17 MAY 1975, Page 15

Medicine

A matter of bad faith

John Linklater

Two years ago The Spectator published an article* which accused the Government of deliberately lowering the standard of medical care in the NHS by employing a proportion of immigrant doctors whose training and competence were known to be far below the minimum level required in our own medical schools. These views attracted a certain amount of incredulous antagonism. At that time Sir Keith Joseph was setting up an independent inquiry under the Vice-Chancellor of the University of Bristol, Doctor A. WMerrison, specifically to report on these matters raised in The Spectator. The inquiry was triggered by the refusal of doctors to pay the General Medical Council a newly imposed annual fee for the right to remain on the medical register. but the underlying discontent was caused by a widespread feeling that the General Medical Council had utterly failed in its duty, and deserved no fee at all.

The Merrison Committee has now published its report** which comfirms and vindicates the original accusations made in these columns. It is well written, lucid and courageous. It accepts that without the support of doctors from underdeveloped countries, who are now entering Britain without examination at the rate of about 3,000 each year, the NHS would have collapsed long ago. It proves that a high proportion of the immigrant doctors are indeed trained to a standard that is far below the minimum requirement in British medical schools. One third of all hospital doctors are now iMmigrants while, in some grades such as senior house officers, the proportion is as high as two thirds. This disquietingly high dilution of skill allows the NHS to continue to function but at greatly reduced standards of efficiency and safety.

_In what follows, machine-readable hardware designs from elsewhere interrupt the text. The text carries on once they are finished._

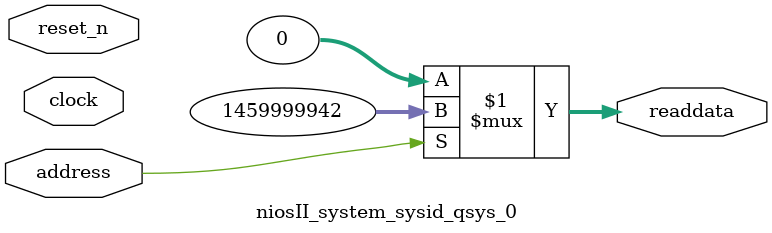
<source format=v>

`timescale 1ns / 1ps
// synthesis translate_on

// turn off superfluous verilog processor warnings 
// altera message_level Level1 
// altera message_off 10034 10035 10036 10037 10230 10240 10030 

module niosII_system_sysid_qsys_0 (
               // inputs:
                address,
                clock,
                reset_n,

               // outputs:
                readdata
             )
;

  output  [ 31: 0] readdata;
  input            address;
  input            clock;
  input            reset_n;

  wire    [ 31: 0] readdata;
  //control_slave, which is an e_avalon_slave
  assign readdata = address ? 1459999942 : 0;

endmodule




</source>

The General Medical Council is a statutory body set up as a result of the Medical Act of 1858 precisely to safeguard the public from substandard or unqualified medical practitioners. It operates by maintaining a register of doctors who can prove that they have achieved the required level of medical education. In its evidence to the Morrison Committee, the General Medical Council itself frankly admits that it

has been motivated by a wish not to embarrass the NHS. It concedes that it was influenced by medical manpower requirements of the NHS, to the extent that it compromised its statutory position as custodian of medical standards. This is simply another way of saying that government pressure to keep the NHS going at all costs — apart from paying doctors a realistic salary — caused the General Medical Council to betray the trust reposed in it by the public. Merrison points out that one of the consequences is that in the field of psychiatry, for example, where good communication between doctor and patient is the very essence of the diagnosis and treatment, some sixty per cent of the hospital specialist registrars are now immigrants. Of these, many speak inadequate English and hardly any of them share with their patients a common sociological, mythological, religious, ethical or moral background.

The Health Department, however, is quite unmoved by reason. It pleads justification, virtually asserting that the Health Department should be allowed to set its own medical standards, and implying that the standard of training in British medical schools is unnecessarily high. It has therefore, nominated representatives for the General Medical Council who will toe the government line thus, effectively, destroying the statutory safeguard which Parliament intended the General Medical Council to provide. Sly, cynical dictatorship of this sort recalls the way in which Barbara Castle disposes of pay beds without a parliamentary debate, simply by egging on the unions, and over-rules the law governing age of consent by a simple edict. The Merrison report certainly explains why doctors feel that it is an impertinence for the General Medical Council to impose an annual fee to support a medical register which no longer has any real meaning, and why several hundred British trained doctors leave this country each year in disgust, disenchantment and despair. It is most gratifying that the Merrison committee has now spoken out clearly on behalf of sanity and stability, redefining the role of the General Medical Council as an independent custodian of the standards of medical skill and integrity, and divorcing this entirely from the role of the NHS as provider of medical services. We do not yet know what Barbara Castle really

thinks about the Merrison report, but the chances are that it will require some more impartial, more honest and less embittered, less prejudiced, successor to implement it. If such a successor then has the guts to reduce the load on the average general practitioner by charging a universal consultation fee for the first consultation in any illness, the way will be open to pay the general practitioner for work actually done, at a rate that is properly related to his long training, his long hours of duty and his responsibility for life and death. This will take the intolerable strain off the hospital services and consultants will once again become the respected elders of the profession. The standard of medical care will rise and the NHS will once again become the envy of the world.